Ellie1015 · 15/01/2024 09:45

It is annoying but if other party is their priority I would prefer 2 weeks notice to faking an emergency/illness on the day. Most venues don't need final numbers til much nearer the time so i expect they don't think you will have any expense due to them cancelling.

crackfoxy · 15/01/2024 09:55

NoKnit · 15/01/2024 09:18

Surely the child themselves should just decide which party they prefer to go to? It's not up to the adults to decide and the kids won't know when the invites came? I think telling you 2 weeks in advance is fair enough no issue at all

Even if the child has committed to the first party invite?
No way. If you accept an invite you commit to it not change your mind if there is a better offer - what are we teaching our kids?!

thomasinacat · 15/01/2024 10:09

Really rude. You should go to the one you accepted, even if you prefer the 2nd invitation. What awful manners to teach their children - it's OK to drop people if 'something better' comes along. Nope. Nothing to do with venue or cost, just a thoughtless, flaky way to treat people.

Nomosapien · 15/01/2024 10:14

I had a different issue last year. I had 10 RSVPs for my daughters party. On the morning of her party, 3 of them dropped out all because they had ballet or football lessons. I was angry because they would’ve known this in advance and I could’ve offered those places to others. 3 extra meals and goodie bags prepared for no reason. People can be very inconsiderate with this type of thing. I will never agree to attend a party unless I known for certain we can make it (illness of course being an exception).

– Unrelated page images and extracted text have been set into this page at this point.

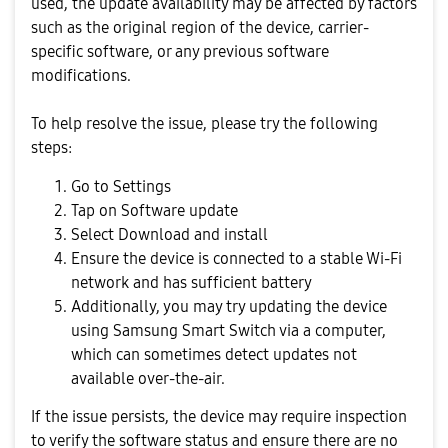
used, the update availability may be affected by factors
such as the original region of the device, carrier-
specific software, or any previous software
modifications.
To help resolve the issue, please try the following
steps:
Go to Settings
Tap on Software update
Select Download and install
Ensure the device is connected to a stable Wi-Fi
network and has sufficient battery
Additionally, you may try updating the device
using Samsung Smart Switch via a computer,
which can sometimes detect updates not
available over-the-air.
If the issue persists, the device may require inspection
to verify the software status and ensure there are no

chopinwaltz26 · 15/01/2024 10:18

You are unreasonable in organising such an over-the-top party for a child.
Whatever happened to the 2 hour, afternoon, birthday party held at your house?

thebabessavedme · 15/01/2024 10:25

@chopinwaltz26 given the OP has not said what the 'over the top' party arrangements are I feel your comment is very unfair. It could simply be a birthday tea somewhere with some games.

It is a life lesson that once you have accepted an invitation that you do not then go for a 'better offer', Its selfish, rude and very bad form. Best to learn that from childhood so that you don't become a twatty adult.

Saschka · 15/01/2024 10:33

chopinwaltz26 · 15/01/2024 10:18

You are unreasonable in organising such an over-the-top party for a child.
Whatever happened to the 2 hour, afternoon, birthday party held at your house?

That’s fine if you have a summer birthday and a garden. Not fine if you live in a small flat, or in winter. I had a little Halloween party for DS last year, three other boys came, lasted two hours. It was bedlam in a 3x3.5m living room. You definitely couldn’t have any more over.

Soft play is a totally normal place to have a birthday party - every party I have been to over the past 4 years has been in either soft play or a sports hall. Nobody in their right minds would do one at home.

HeidiIeigh · 15/01/2024 10:36

chopinwaltz26 · 15/01/2024 10:18

You are unreasonable in organising such an over-the-top party for a child.
Whatever happened to the 2 hour, afternoon, birthday party held at your house?

Yawn. You know times change? What a boring world when everyone does the same thing.

Easipeelerie · 15/01/2024 10:38

Less room for this sort of rudeness if you send out invites nearer the time of the party.